The incidental takings permits don’t authorize direct takings such as hunting permits do, but permit incidental impact and deaths accidentally caused by exploration, production and transportation activities. It is not nearly as stringent as intentional harvest and importation of trophies of “threatened” listed marine mammals. One can imagine where this is going. It threatens all oil production in the Beaufort Sea, including Prudhoe Bay and the North Slope’s 26 producing fields, the Northstar facility and even cites the fact that though there is no drilling on the Arctic National Wildlife Refuge, the permits being challenged border the refuge. The suit can be found at http://www.earthjustice .org/library/legal_docs/polar-bear-take-complaint.pdf.
Mozambique Elephant Trophy Import Appeals: Conservation Force has filed the final appeal of the denials of the elephant trophy import permits from Mozambique. It is an appeal of all the permits that have been denied since the country reopened safari hunting of elephant in 2000 in furtherance of its National Strategy for the Management of Elephants in Mozambique.

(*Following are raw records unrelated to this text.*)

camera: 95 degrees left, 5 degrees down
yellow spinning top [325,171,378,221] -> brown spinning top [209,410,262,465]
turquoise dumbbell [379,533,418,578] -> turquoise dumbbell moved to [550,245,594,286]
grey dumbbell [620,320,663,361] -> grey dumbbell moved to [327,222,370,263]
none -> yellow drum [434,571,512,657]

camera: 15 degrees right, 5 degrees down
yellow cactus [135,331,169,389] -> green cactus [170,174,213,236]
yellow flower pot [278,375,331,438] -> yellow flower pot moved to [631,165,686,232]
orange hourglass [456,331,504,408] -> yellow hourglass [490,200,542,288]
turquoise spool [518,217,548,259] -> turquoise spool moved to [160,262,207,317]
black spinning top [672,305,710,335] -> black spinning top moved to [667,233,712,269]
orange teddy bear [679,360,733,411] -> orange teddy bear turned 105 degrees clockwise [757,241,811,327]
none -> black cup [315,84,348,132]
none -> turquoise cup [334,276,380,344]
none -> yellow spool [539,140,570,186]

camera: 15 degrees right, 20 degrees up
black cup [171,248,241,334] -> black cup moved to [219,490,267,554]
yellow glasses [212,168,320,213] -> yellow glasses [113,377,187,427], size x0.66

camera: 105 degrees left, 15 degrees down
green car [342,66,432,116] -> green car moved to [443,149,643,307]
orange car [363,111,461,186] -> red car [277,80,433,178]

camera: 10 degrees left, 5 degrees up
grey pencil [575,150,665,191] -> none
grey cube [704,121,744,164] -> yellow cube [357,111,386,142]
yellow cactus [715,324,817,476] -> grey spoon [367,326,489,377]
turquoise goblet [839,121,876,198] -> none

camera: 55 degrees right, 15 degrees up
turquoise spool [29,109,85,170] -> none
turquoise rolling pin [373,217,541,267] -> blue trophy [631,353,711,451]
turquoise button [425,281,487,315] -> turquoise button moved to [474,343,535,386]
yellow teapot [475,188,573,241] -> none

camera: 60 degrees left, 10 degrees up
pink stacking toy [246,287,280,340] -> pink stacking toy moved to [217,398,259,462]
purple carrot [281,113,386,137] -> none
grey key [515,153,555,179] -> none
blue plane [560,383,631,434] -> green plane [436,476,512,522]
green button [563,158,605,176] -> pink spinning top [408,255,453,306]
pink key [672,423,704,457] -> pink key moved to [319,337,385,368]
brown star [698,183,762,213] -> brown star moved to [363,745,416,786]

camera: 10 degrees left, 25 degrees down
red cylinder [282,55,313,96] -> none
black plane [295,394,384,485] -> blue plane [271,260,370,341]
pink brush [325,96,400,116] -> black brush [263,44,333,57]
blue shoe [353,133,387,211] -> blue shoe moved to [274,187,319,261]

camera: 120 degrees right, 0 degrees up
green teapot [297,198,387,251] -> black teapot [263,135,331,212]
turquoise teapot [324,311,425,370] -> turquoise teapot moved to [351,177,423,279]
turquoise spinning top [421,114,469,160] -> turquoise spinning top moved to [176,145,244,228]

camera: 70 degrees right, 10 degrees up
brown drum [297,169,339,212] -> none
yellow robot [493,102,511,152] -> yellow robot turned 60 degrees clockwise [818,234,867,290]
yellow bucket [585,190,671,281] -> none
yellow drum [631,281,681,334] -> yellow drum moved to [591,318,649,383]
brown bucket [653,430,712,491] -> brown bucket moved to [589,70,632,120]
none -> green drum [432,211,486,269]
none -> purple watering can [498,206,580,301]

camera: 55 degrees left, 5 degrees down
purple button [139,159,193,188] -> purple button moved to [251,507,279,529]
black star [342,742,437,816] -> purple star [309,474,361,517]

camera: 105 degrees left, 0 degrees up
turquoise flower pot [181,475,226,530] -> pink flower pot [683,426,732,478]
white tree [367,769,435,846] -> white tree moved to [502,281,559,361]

The International Program office of the USF&WS (made up of the Division of Management Authority and the Division of Scientific Authority) made little or no attempt to defend all of its reasons for denying the import permit applications in their response to Conservation Force’s Request for Reconsideration of the original denials. The issues appear to have been narrowed by the reconsideration process. The Division of Management Authority is now stating that it can’t make a non-detriment finding under CITES and the Division of Scientific Authority is stating it can’t make the “enhancement” finding under the Endangered Species Act because, they both state, Mozambique’s National Strategy for the Management of Elephants in Mozambique is not a “national management plan”. The divisions state that the existing national strategy is but a step in the process, not a more detailed plan. It has taken the USF&WS more than six years to make this reason known to the applicants, much less to the authorities in Mozambique. Such a national plan bears little or no relationship to the local communal-based tourist elephant hunting management programs that are more advanced and intensive than such a national plan. The elephant safari hunting is years ahead of any such broad national plan. The denials are the epitome of bureaucracy and facially illegal because the reason is too unrelated to the hunting projects in issue and has no basis in law or regulation. No such arbitrary requirement has been published, much less been adopted after being published for public comment and noticed in the Federal Register as required by the Administrative Procedures Act and the Endangered Species Act. Unfortunately, the arbitrary requirement that Mozambique have a more detailed national plan for its elephants (such plans normally focus on fully protected park lands/parks) will apply to the Niassa Reserve area permits. Those permits are not yet denied and are still pending because that area has only recently been opened. On the other hand, if this new requirement for a specific kind of national plan withstands our administrative and expected judicial appeals, our efforts are at least ferreting out what more needs to be done to establish the imports. Now we can focus on that target too.